This is an interesting story: islandpacket.com | Listen, eat -- and help fund scholarships for nursing students

Bluegrass music and the heavenly aroma stirred up by the Broken Arrow BBQ Team will blend Saturday at Honey Horn.

The food and fellowship in the new pole barn at Hilton Head Island's largest park should be a fitting backdrop for a fun event with a serious goal: Raising money for nursing scholarships.

Local hosts and sponsors are contributing everything from tablecloths to hot sauce in hopes of improving the quality of life in South Carolina.
South Carolina has a nursing shortage, as do most states. Proceeds from the barbecue will help create an endowed scholarship fund at the Medical University of South Carolina's College of Nursing in Charleston. It's one of America's oldest nursing schools, and it's trying to raise $125,000 for student scholarships to mark its 125th anniversary.


Among its graduates over the years was the mother of Jean Fraser, wife of Joe Fraser, the elder statesman in the family that developed Sea Pines and turned Hilton Head into a household name. As a child, Jean and her brother tagged along on their mother's rounds as a public health nurse deep into the sandy byways of the Lowcountry. They later established a scholarship in their mother's name, and he donated money for a lab. Jean has been on a nursing school advisory board for many years.

Meanwhile, our state can do more to help nurses.

Gail Stuart, the MUSC nursing college dean, says we face a systemic problem that can be fixed. She sees the nursing shortage as rooted in a shortage of professors to teach nursing students.

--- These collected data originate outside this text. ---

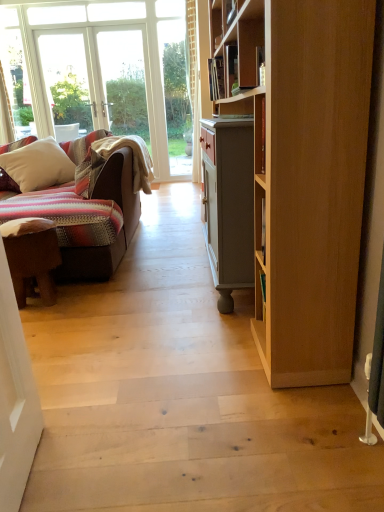
This screenshot has width=384, height=512. What do you see at coordinates (35, 167) in the screenshot?
I see `white soft pillow at left` at bounding box center [35, 167].

Image resolution: width=384 pixels, height=512 pixels. I want to click on white soft pillow at left, so click(x=35, y=167).

The width and height of the screenshot is (384, 512). Describe the element at coordinates (31, 256) in the screenshot. I see `brown leather stool at left` at that location.

You are a GUI agent. You are given a task and a screenshot of the screen. Output one action in this format:
    pyautogui.click(x=<x>, y=<y>)
    Task: Click on the brown leather stool at left
    
    Given the screenshot: What is the action you would take?
    [31, 256]

Locate an element on the screen. white soft pillow at left is located at coordinates (35, 167).

Is white soft pillow at left to the right of brown leather stool at left from the viewer's perspective?

No.

Is the depth of white soft pillow at left greater than that of brown leather stool at left?

Yes, white soft pillow at left is further from the viewer.

Which is less distant, (15, 185) or (41, 241)?

Point (41, 241)

From the image's perspective, between white soft pillow at left and brown leather stool at left, which one is located above?

white soft pillow at left appears higher in the image.

From a real-world perspective, relative to brown leather stool at left, is white soft pillow at left vertically above or below?

white soft pillow at left is situated higher than brown leather stool at left in the real world.

Considering the sizes of white soft pillow at left and brown leather stool at left in the image, is white soft pillow at left wider or thinner than brown leather stool at left?

white soft pillow at left is wider than brown leather stool at left.

Does white soft pillow at left have a greater height compared to brown leather stool at left?

Indeed, white soft pillow at left has a greater height compared to brown leather stool at left.

Which of these two, white soft pillow at left or brown leather stool at left, is bigger?

With larger size is white soft pillow at left.

Is white soft pillow at left spatially inside brown leather stool at left, or outside of it?

white soft pillow at left lies outside brown leather stool at left.

Is white soft pillow at left placed right next to brown leather stool at left?

white soft pillow at left and brown leather stool at left are clearly separated.

Could you tell me if white soft pillow at left is turned towards brown leather stool at left?

Yes, white soft pillow at left is turned towards brown leather stool at left.

In the image, there is a brown leather stool at left. Identify the location of pillow above it (from the image's perspective). The width and height of the screenshot is (384, 512). (35, 167).

Is brown leather stool at left to the left of white soft pillow at left from the viewer's perspective?

In fact, brown leather stool at left is to the right of white soft pillow at left.

Looking at this image, which object is closer to the camera taking this photo, brown leather stool at left or white soft pillow at left?

brown leather stool at left is closer to the camera.

Considering the positions of point (22, 242) and point (72, 163), is point (22, 242) closer or farther from the camera than point (72, 163)?

Point (22, 242) is closer to the camera than point (72, 163).

From the image's perspective, who appears lower, brown leather stool at left or white soft pillow at left?

brown leather stool at left, from the image's perspective.

Consider the image. From a real-world perspective, is brown leather stool at left on top of white soft pillow at left?

Incorrect, from a real-world perspective, brown leather stool at left is lower than white soft pillow at left.

Does brown leather stool at left have a lesser width compared to white soft pillow at left?

Correct, the width of brown leather stool at left is less than that of white soft pillow at left.

Is brown leather stool at left shorter than white soft pillow at left?

Indeed, brown leather stool at left has a lesser height compared to white soft pillow at left.

Considering the sizes of brown leather stool at left and white soft pillow at left in the image, is brown leather stool at left bigger or smaller than white soft pillow at left?

Clearly, brown leather stool at left is smaller in size than white soft pillow at left.

Can white soft pillow at left be found inside brown leather stool at left?

No, white soft pillow at left is not a part of brown leather stool at left.

Are brown leather stool at left and white soft pillow at left beside each other?

There is a gap between brown leather stool at left and white soft pillow at left.

Is brown leather stool at left turned away from white soft pillow at left?

Yes, brown leather stool at left's orientation is away from white soft pillow at left.

How far apart are brown leather stool at left and white soft pillow at left?

brown leather stool at left and white soft pillow at left are 5.06 feet apart from each other.

This screenshot has height=512, width=384. I want to click on pillow above the brown leather stool at left (from a real-world perspective), so click(x=35, y=167).

The height and width of the screenshot is (512, 384). I want to click on pillow on the left of brown leather stool at left, so click(35, 167).

In order to click on desk that appears below the white soft pillow at left (from a real-world perspective) in this screenshot , I will do `click(31, 256)`.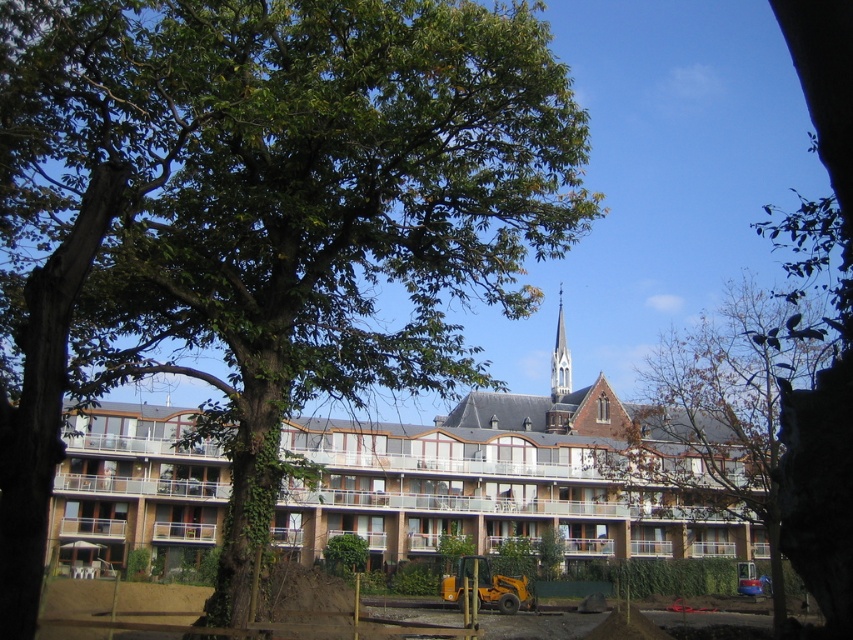
Question: Which object appears farthest from the camera in this image?

Choices:
 (A) brown leafy tree at center
 (B) brown brick building at center
 (C) green leafy tree at center

Answer: (B)

Question: Which point is closer to the camera?

Choices:
 (A) (390, 452)
 (B) (515, 67)

Answer: (B)

Question: Does brown leafy tree at center appear over smooth white steeple at upper center?

Choices:
 (A) yes
 (B) no

Answer: (B)

Question: Can you confirm if green leafy tree at center is positioned to the left of smooth white steeple at upper center?

Choices:
 (A) no
 (B) yes

Answer: (B)

Question: Is green leafy tree at center below smooth white steeple at upper center?

Choices:
 (A) no
 (B) yes

Answer: (A)

Question: Among these points, which one is nearest to the camera?

Choices:
 (A) (762, 413)
 (B) (569, 385)

Answer: (A)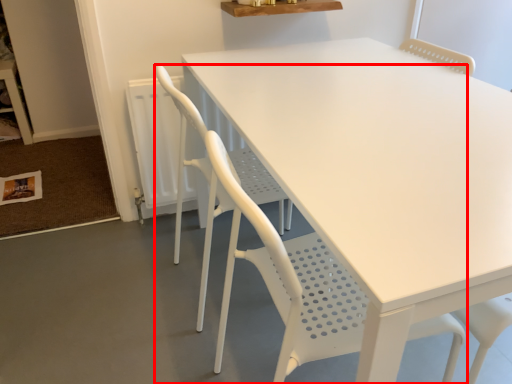
Question: From the image, what is the correct spatial relationship of chair (annotated by the red box) in relation to chair?

Choices:
 (A) left
 (B) right

Answer: (B)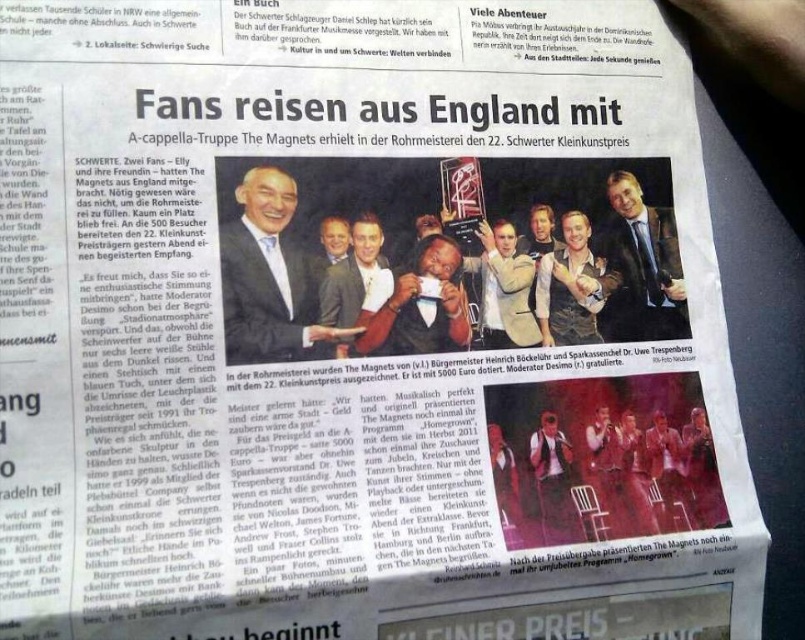
Question: Which point is closer to the camera taking this photo?

Choices:
 (A) (372, 221)
 (B) (543, 438)
 (C) (347, 230)

Answer: (C)

Question: Is light brown leather jacket at center further to camera compared to smooth skin face at center?

Choices:
 (A) yes
 (B) no

Answer: (A)

Question: Considering the real-world distances, which object is farthest from the matte black suit at upper right?

Choices:
 (A) matte black suit at center
 (B) matte black sunglasses at center
 (C) shiny blue suit at center

Answer: (C)

Question: Based on their relative distances, which object is nearer to the matte black suit at center?

Choices:
 (A) light brown leather jacket at center
 (B) matte black sunglasses at center
 (C) matte black suit at upper right

Answer: (A)

Question: Is shiny blue suit at center thinner than matte black sunglasses at center?

Choices:
 (A) yes
 (B) no

Answer: (B)

Question: In this image, where is matte black suit at upper right located relative to matte black suit at center?

Choices:
 (A) right
 (B) left

Answer: (A)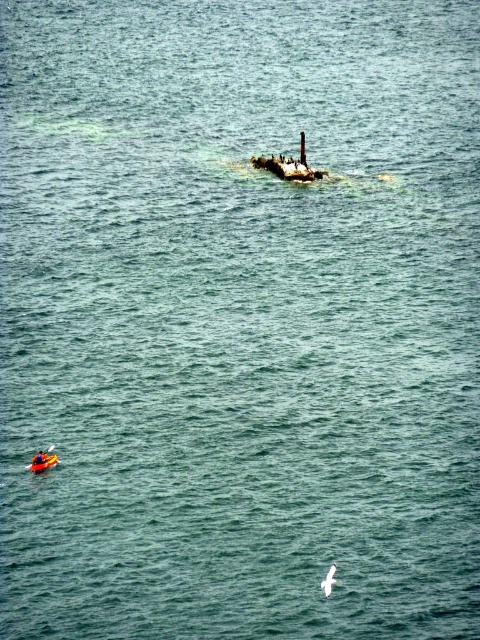
Is orange plastic kayak at center wider than white feathered bird at center?

Correct, the width of orange plastic kayak at center exceeds that of white feathered bird at center.

Does orange plastic kayak at center have a lesser height compared to white feathered bird at center?

Indeed, orange plastic kayak at center has a lesser height compared to white feathered bird at center.

Where is `orange plastic kayak at center`? orange plastic kayak at center is located at coordinates (43, 461).

You are a GUI agent. You are given a task and a screenshot of the screen. Output one action in this format:
    pyautogui.click(x=<x>, y=<y>)
    Task: Click on the orange plastic kayak at center
    This screenshot has width=480, height=640.
    Given the screenshot: What is the action you would take?
    pyautogui.click(x=43, y=461)

Is rusty metal shipwreck at center behind orange plastic kayak at center?

Yes.

Between point (276, 168) and point (46, 465), which one is positioned in front?

Point (46, 465) is in front.

Where is `rusty metal shipwreck at center`? rusty metal shipwreck at center is located at coordinates (289, 164).

Does rusty metal shipwreck at center have a lesser width compared to white feathered bird at center?

Correct, rusty metal shipwreck at center's width is less than white feathered bird at center's.

Between rusty metal shipwreck at center and white feathered bird at center, which one is positioned higher?

Positioned higher is rusty metal shipwreck at center.

In order to click on rusty metal shipwreck at center in this screenshot , I will do `click(289, 164)`.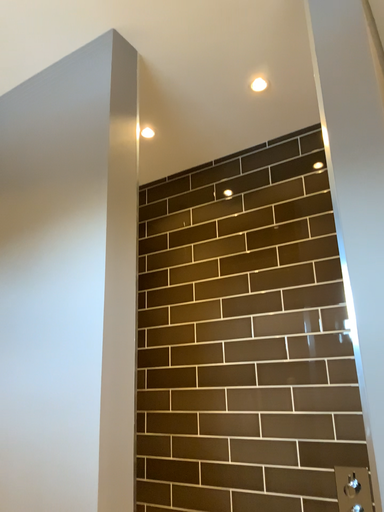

Nursing schools in South Carolina are turning away students because they don't have enough teachers. Those schools need to increase faculty salaries to keep them. Otherwise, they can walk across the street and work in a hospital for $30,000 a year more. Who could blame them?

The nursing shortage is expected to get worse because today's nursing workforce is aging and we're not graduating enough new nurses -- even as local schools like the University of South Carolina Beaufort and the Technical College of the Lowcountry try to ramp up their nursing programs.
The good news is that we do not have a shortage of students who want to be nurses. And Stuart says the applicants she sees are getting sharper and sharper every year. Yet her college has to turn down hundreds each year because there aren't enough slots available for them.

It's not a matter of rushing out and building a bigger building, although Stuart says her college needs facilities. The state requires that student-to-teacher ratios have to be 8-to-1, so there are no cheap, easy shortcuts.

Nursing offers the well- paying, stable, year-round, knowledge-based jobs with benefits that every town, county and state in the nation is clamoring for.

Yet when the state legislature passed the 2007 Critical Need Nursing Initiative Act, the governor vetoed it. And after both the House and Senate overrode the veto, the $11 million price tag was slashed to $1 million in recurring funding. This year, the legislature again passed the bill and again overrode a veto, but again came up short on the funding. The legislature gave it an extra $1 million in a one-time allocation from unclaimed lottery money. But again, the initiative was left woefully short
of being able to get the job done.

About 40 states are tackling this same issue, many of them like Mississippi -- doing a lot better job of it than we are.

But here we sit pining for better jobs, apparently deluding ourselves that IBM is going to pull up stakes and move to one of our hamlets. All the while, we have a fixable system in place that could improve the economy, improve health care and improve lives.

The pipeline, as Stuart calls it, is already in place. All we've got to do is prime the pump.

The private sector -- represented by foundations and the S.C. Hospital Association and its members -- is working hard to do that.

And so are our friends and neighbors who will resin up the bow and put the pigs on the pits this Saturday.

The state should also do more.

Anyone from around this area care to comment on how things went?